I saw the headline and cringed. But not because I was worried about snooping landlords.
That story, in the Washington Post, featured a startup bragging that it could turn social media profiles into reports for landlords. The reports would rank applicants’ personality traits and financial stress levels, and would even note if they mentioned a pregnancy. “If you’re living a normal life, then, frankly, you have nothing to worry about,” quipped the company’s co-founder.
If you read tech journalism, you may be convinced that your Facebook posts, who you follow on Twitter, or the previous employers you list on LinkedIn are being constantly laundered through secret algorithms to make scores that creditors, landlords, and employers use to judge you.
You may have heard, for example, of the fabled “Facebook credit score”:
These headlines probably get lots of clicks. But the picture they paint is just plain wrong.
I work at Upturn, where we’re constantly thinking about how technology shapes opportunity and inequality. (This year, for example, our team helped advocates work with Google to ban payday loan ads and rated police body camera policies on civil rights.) I used to enforce consumer protection laws, and, before that, I was a privacy advocate.
The idea that a person could be automatically denied credit or housing based on their social media footprint is exactly the kind of “big data” redlining that I try to guard against.
There’s just one problem: Social media scores — scores designed to be used for important decisions beyond marketing — are pretty much a myth. Facebook is not giving out credit scores based on its users’ profiles and friends, and it doesn’t want anyone else to, either. Any company that claims to be doing so is probably full of it.
Why do I say that? We’ll get there. But first, here’s why we should care:
This hype distracts from real problems.
I see it firsthand. I sit on panels about access to credit that get derailed by rumors of these “secret scores.” I field questions from puzzled journalists. I read concerned e-mails and Facebook posts from family and friends (“is this real?!”). (No. It’s not real.)
In the meantime, important issues have to compete for attention. Three examples: The Consumer Financial Protection Bureau says 35 million people in the United States — many of them poor and minorities — face substantially reduced access to credit because they lack a credit record sufficient to produce a credit score. The laws that govern debt collection — a frequently abusive practice — haven’t been revamped in 40 years. And there are still far too few safe, short-term loans for people who need them.
I want everyone who cares about inequality in the digital age to think more about real, unsolved problems, and less about the smoke-and-mirrors world of big data scores.
. . .
In that spirit, here’s a rundown of why social media scores aren’t a big deal today, and won’t likely become one in the near future:
1. Social networks have started to prohibit scoring companies from accessing their data.
Earlier this year, Facebook adopted a new rule for outside developers:
Don’t use data obtained from Facebook to make decisions about eligibility, including whether to approve or reject an application or how much interest to charge on a loan.

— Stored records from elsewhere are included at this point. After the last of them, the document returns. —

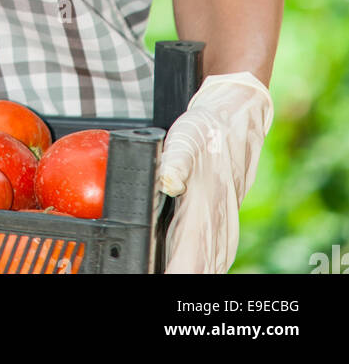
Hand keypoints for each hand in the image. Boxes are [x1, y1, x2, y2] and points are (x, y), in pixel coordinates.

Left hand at [157, 70, 273, 273]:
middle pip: (201, 265)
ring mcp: (223, 221)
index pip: (190, 255)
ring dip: (199, 271)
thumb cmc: (208, 128)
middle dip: (186, 274)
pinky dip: (210, 265)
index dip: (179, 271)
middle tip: (158, 278)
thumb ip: (175, 160)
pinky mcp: (224, 217)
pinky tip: (205, 268)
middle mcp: (216, 220)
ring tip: (178, 278)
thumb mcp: (185, 137)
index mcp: (203, 207)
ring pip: (213, 260)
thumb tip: (168, 182)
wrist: (236, 116)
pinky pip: (219, 251)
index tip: (168, 278)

The language speaks for itself. Any company claiming to use Facebook data to make serious decisions about people is out of line.

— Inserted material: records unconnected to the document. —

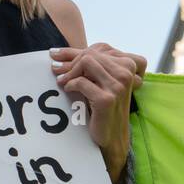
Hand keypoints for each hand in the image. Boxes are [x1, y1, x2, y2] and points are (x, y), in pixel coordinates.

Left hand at [50, 43, 145, 181]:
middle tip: (59, 73)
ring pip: (86, 63)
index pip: (98, 48)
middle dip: (71, 63)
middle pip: (90, 54)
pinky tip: (68, 90)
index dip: (75, 52)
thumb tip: (55, 53)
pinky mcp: (107, 99)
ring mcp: (118, 86)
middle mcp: (126, 73)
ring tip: (63, 82)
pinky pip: (81, 82)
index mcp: (128, 65)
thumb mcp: (98, 81)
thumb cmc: (103, 107)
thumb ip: (85, 65)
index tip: (58, 58)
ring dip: (70, 72)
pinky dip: (70, 85)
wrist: (111, 136)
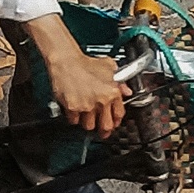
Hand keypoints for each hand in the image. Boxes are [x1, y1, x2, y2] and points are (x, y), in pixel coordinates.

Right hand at [25, 14, 131, 139]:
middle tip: (102, 131)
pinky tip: (75, 111)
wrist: (66, 61)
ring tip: (86, 117)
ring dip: (87, 123)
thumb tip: (127, 91)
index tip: (113, 123)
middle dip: (104, 130)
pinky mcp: (73, 107)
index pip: (119, 114)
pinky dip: (74, 118)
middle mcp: (101, 101)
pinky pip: (74, 120)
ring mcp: (86, 105)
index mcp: (112, 92)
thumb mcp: (109, 67)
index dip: (116, 121)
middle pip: (106, 126)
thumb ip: (120, 81)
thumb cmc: (85, 62)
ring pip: (89, 125)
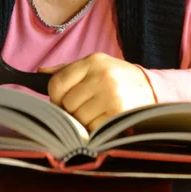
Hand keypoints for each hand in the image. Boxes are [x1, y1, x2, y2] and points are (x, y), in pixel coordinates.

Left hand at [41, 53, 155, 131]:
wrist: (151, 89)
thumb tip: (40, 73)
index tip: (63, 100)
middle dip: (71, 110)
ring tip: (97, 112)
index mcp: (93, 62)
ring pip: (78, 119)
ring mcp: (111, 95)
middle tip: (85, 107)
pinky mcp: (119, 114)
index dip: (55, 97)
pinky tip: (105, 120)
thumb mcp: (95, 66)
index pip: (57, 83)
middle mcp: (102, 76)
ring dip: (84, 121)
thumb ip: (67, 70)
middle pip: (67, 104)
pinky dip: (95, 129)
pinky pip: (93, 129)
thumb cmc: (117, 78)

These rules make good sense, and I expect we’ll see more of them. Today, at least, social networks are focused on making money from ads. They want their users sharing, not looking over their shoulders. And they probably don’t want to risk triggering new legal obligations. Which leads me to…
2. Federal laws in the United States
Technology is outrunning many laws. But the laws we do have, on this front, do have some power. Here are two important ways they are working:
Social networks don’t want to look like credit bureaus, which are actually regulated. The Fair Credit Reporting Act requires a wide range of companies that collect data about people for the purpose of certain “eligibility” decisions (including lending, employment and insurance) to meet a raft of legal obligations, including accuracy of data. Today’s social networks don’t want to risk having to take on these responsibilities.
Lenders, employers, and landlords could get in legal trouble for using social media scores. A range of federal laws, including the Equal Credit Opportunity Act, Title VII of the Civil Rights Act, and the Fair Housing Act can trigger liability when seemingly neutral practices cause lead to unfair results (“disparate impact”).
Today’s mainstream credit scores (e.g., the famous FICO score) have been carefully tested, and are sold with the guarantee that they are legally compliant. Social media scores won’t be able to offer same guarantees for quite some time (if ever).
3. We don’t know if social media scores are actually good at predicting anything.
Even in the relatively well-studied field of credit, the predictiveness of social media-based scores is ambiguous at best. When traditional credit data is available (like how you pay your bills), social media data adds very little value.
. . .
In closing, a couple of caveats.
Companies outside of the United States are starting to make important decisions about people based on their Internet behavior. These experiments are being conducted under different legal regimes, and typically try to address the absence of a robust consumer reporting infrastructure. They deserve scrutiny.
And regardless of where you live, it’s reasonable to worry that an employer or landlord might try to peek at your social media accounts, even though they probably shouldn’t. So, yes, check your privacy settings.
Just don’t get too distracted by the social media score hype. This isn’t an issue yet. We have real problems to solve.